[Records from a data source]
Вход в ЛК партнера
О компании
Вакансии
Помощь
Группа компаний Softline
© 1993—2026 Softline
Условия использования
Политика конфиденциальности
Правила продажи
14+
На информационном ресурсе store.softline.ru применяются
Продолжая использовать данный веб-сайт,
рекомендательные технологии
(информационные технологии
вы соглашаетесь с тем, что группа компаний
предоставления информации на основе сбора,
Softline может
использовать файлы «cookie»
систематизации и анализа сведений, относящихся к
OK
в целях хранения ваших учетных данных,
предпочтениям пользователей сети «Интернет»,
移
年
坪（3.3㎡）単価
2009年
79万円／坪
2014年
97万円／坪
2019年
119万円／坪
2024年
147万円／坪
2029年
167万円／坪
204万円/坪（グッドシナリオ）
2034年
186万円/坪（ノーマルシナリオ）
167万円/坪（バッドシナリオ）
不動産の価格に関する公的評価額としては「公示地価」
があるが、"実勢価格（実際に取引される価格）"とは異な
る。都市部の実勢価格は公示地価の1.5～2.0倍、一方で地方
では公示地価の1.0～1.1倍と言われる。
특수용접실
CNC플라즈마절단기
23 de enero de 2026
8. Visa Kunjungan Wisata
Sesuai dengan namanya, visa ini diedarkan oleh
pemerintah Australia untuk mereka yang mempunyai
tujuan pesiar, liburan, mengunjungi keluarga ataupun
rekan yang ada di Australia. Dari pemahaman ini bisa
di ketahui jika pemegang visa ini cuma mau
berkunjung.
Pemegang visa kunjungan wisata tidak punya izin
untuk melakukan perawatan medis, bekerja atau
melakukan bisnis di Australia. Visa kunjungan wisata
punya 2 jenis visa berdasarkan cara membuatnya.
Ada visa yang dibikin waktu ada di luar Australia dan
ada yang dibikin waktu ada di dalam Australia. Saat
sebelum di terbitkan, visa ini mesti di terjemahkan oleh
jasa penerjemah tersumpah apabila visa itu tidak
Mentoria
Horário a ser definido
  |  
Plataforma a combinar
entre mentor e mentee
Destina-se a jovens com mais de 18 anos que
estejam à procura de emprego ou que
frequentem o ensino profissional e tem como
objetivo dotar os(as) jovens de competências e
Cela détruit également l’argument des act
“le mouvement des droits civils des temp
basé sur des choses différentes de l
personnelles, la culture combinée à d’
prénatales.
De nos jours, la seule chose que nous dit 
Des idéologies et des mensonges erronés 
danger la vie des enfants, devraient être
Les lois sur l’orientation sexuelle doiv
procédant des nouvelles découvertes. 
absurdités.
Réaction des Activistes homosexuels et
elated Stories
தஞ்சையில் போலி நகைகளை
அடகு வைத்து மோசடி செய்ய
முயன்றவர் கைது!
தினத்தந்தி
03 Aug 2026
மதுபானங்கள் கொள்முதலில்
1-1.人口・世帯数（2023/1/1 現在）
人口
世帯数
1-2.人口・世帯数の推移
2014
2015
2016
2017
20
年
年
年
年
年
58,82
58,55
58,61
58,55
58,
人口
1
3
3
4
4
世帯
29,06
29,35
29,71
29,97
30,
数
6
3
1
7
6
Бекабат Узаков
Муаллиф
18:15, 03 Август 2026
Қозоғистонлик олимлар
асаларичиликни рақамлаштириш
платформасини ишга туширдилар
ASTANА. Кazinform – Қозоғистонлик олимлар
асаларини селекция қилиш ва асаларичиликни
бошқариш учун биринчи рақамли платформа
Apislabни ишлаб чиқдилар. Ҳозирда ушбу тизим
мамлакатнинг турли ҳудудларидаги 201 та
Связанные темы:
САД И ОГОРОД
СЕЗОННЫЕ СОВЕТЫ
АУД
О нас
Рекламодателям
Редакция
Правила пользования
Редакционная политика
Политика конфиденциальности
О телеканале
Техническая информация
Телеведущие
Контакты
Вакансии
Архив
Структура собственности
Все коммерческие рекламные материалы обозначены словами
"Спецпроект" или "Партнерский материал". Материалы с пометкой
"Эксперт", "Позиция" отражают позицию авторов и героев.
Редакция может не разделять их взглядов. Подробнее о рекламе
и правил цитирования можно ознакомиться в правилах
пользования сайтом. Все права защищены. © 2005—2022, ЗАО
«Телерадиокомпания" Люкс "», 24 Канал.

--

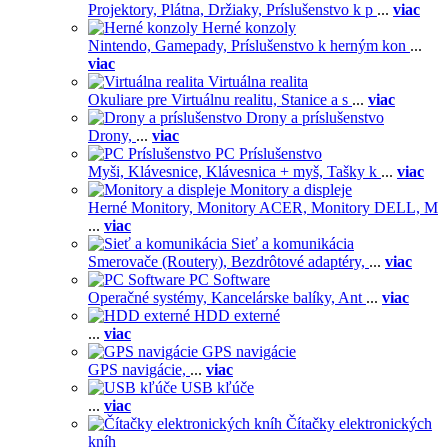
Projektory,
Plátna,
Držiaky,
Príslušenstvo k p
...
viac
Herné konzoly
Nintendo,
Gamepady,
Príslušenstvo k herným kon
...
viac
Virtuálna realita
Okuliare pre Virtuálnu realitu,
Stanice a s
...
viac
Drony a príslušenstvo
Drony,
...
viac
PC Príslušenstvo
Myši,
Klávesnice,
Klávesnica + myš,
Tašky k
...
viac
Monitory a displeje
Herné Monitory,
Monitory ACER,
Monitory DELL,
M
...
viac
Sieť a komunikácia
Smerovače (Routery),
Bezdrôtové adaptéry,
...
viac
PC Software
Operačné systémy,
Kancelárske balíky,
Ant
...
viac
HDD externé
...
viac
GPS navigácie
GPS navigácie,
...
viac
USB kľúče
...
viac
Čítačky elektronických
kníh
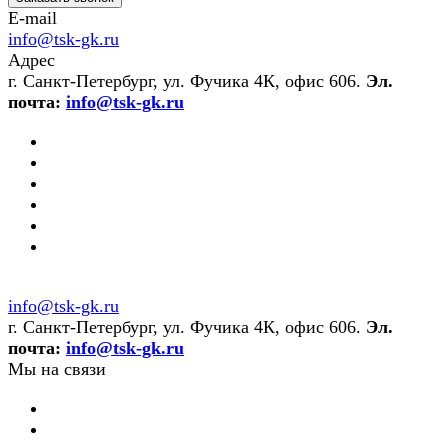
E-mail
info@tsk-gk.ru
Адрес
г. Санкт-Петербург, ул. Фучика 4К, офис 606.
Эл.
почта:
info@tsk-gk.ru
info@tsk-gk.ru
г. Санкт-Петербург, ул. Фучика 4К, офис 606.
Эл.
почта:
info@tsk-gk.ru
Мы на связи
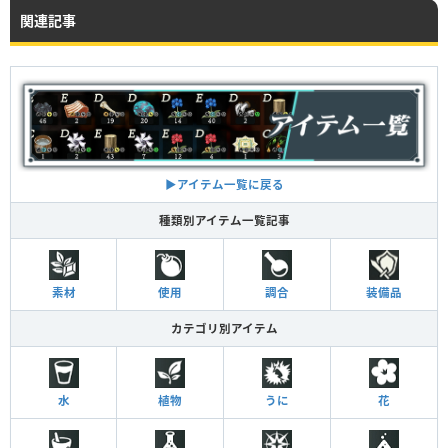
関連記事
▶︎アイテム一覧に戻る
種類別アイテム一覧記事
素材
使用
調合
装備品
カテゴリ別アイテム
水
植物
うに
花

• [REQUEST]
Write out, from the lines above, only those from the line with "entre mentor e mentee" to the line with "civils des temp", exactly as given, including the first and the last.

• [EXERCISE RESULT]
entre mentor e mentee
Destina-se a jovens com mais de 18 anos que
estejam à procura de emprego ou que
frequentem o ensino profissional e tem como
objetivo dotar os(as) jovens de competências e
Cela détruit également l’argument des act
“le mouvement des droits civils des temp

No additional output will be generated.